至于宪法规定的人大制度、国家元首制度、国家立法制度、军事制度、外交制度、地方政府制度、国家标志等国家层面的制度,基本法都没有规定,基本法也不需要重复宪法的这些规定。基本法没有规定特区要以中国国家主席为自己的国家元首、没有规定全国人大、全国人大常委会可以就重大事项作出决定,但毫无疑问港澳必须承认、接受国家的这些制度。

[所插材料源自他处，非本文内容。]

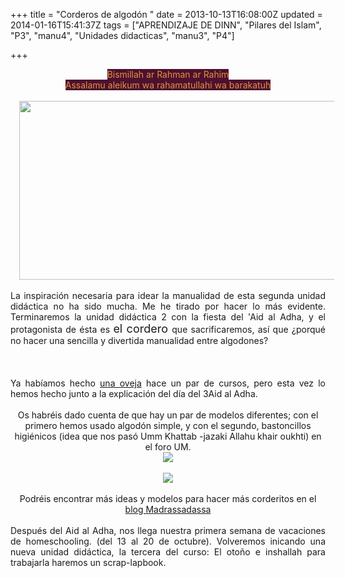 +++
title = "Corderos de algodón "
date = 2013-10-13T16:08:00Z
updated = 2014-01-16T15:41:37Z
tags = ["APRENDIZAJE DE DINN", "Pilares del Islam", "P3", "manu4", "Unidades didacticas", "manu3", "P4"]

+++

<div dir="ltr" style="text-align: left;" trbidi="on"><div style="text-align: center;"><span style="background-color: #4c1130; color: #e69138;">Bismillah ar Rahman ar Rahim</span></div><div style="text-align: center;"><span style="background-color: #4c1130; color: #e69138;">Assalamu aleikum wa rahamatullahi wa barakatuh</span></div><div><br /></div><div class="separator" style="clear: both; text-align: center;"><a href="http://2.bp.blogspot.com/-K3PF0un7F38/UlfcThdby7I/AAAAAAAAGCM/idUTBldNPHk/s1600/cordero3.jpg" imageanchor="1" style="margin-left: 1em; margin-right: 1em;"><img border="0" src="http://2.bp.blogspot.com/-K3PF0un7F38/UlfcThdby7I/AAAAAAAAGCM/idUTBldNPHk/s1600/cordero3.jpg" height="286" width="640" /></a></div><div class="separator" style="clear: both; text-align: center;"><br /></div><div style="text-align: justify;">La inspiración necesaria para idear la manualidad de esta segunda unidad didáctica no ha sido mucha. Me he tirado por hacer lo más evidente. Terminaremos la unidad didáctica 2 con la fiesta del 'Aid al Adha, y el protagonista de ésta es <span style="font-size: large;">el cordero </span>que sacrificaremos, así que ¿porqué no hacer una sencilla y divertida manualidad entre algodones?<br /><br /><a name='more'></a><br /><br />Ya habíamos hecho&nbsp;<a href="http://almadrassadenoura.blogspot.com/2012/04/la-oveja-de-la-granja.html">una oveja</a>&nbsp;hace un par de cursos, pero esta vez lo hemos hecho junto a la explicación del día del 3Aid al Adha.&nbsp;</div><div style="text-align: justify;"><br /></div><div style="text-align: center;">Os habréis dado cuenta de que hay un par de modelos diferentes; con el primero hemos usado algodón simple, y con el segundo, bastoncillos higiénicos (idea que nos pasó Umm Khattab -jazaki Allahu khair oukhti) en el foro UM.</div><div class="separator" style="clear: both; text-align: center;"><a href="http://4.bp.blogspot.com/-tvsBDgaGctQ/UlfcRNMK8yI/AAAAAAAAGB8/FY7bvPj48EM/s1600/cordero1.jpg" imageanchor="1" style="margin-left: 1em; margin-right: 1em;"><img border="0" src="http://4.bp.blogspot.com/-tvsBDgaGctQ/UlfcRNMK8yI/AAAAAAAAGB8/FY7bvPj48EM/s1600/cordero1.jpg" /></a></div><br /><div class="separator" style="clear: both; text-align: center;"><a href="http://1.bp.blogspot.com/-RWVsaplsORU/UlfcRuiaJzI/AAAAAAAAGCE/fk-cZuI9BL4/s1600/cordero2.jpg" imageanchor="1" style="margin-left: 1em; margin-right: 1em;"><img border="0" src="http://1.bp.blogspot.com/-RWVsaplsORU/UlfcRuiaJzI/AAAAAAAAGCE/fk-cZuI9BL4/s1600/cordero2.jpg" /></a></div><div class="separator" style="clear: both; text-align: center;"><br /></div><div class="separator" style="clear: both; text-align: center;">Podréis encontrar más ideas y modelos para hacer más corderitos en el <a href="http://madrassadassa.over-blog.com/article-bricolage-sur-le-theme-du-aid-el-adha-le-mouton-59828042.html">blog Madrassadassa</a></div><br /><div style="text-align: justify;">Después del Aid al Adha, nos llega nuestra primera semana de vacaciones de homeschooling. (del 13 al 20 de octubre). Volveremos inicando una nueva unidad didáctica, la tercera del curso: El otoño e inshallah para trabajarla haremos un scrap-lapbook.</div><div style="text-align: justify;"><br /></div></div>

总而言之,一种情况是宪法通过基本法适用于香港、澳门,基本法是宪法的补充和发展。一种情况就是基本法没规定的,自然适用宪法。换个说法,基本法是授权法,中央没有通过基本法授予香港澳门特区的权力,权力仍在中央,中央行使权力当然要依据宪法。所以,香港、澳门新宪制必须以国家宪法为基础和核心,不能把基本法孤立于宪法,把基本法打造成独立于国家宪法的特区“宪法”。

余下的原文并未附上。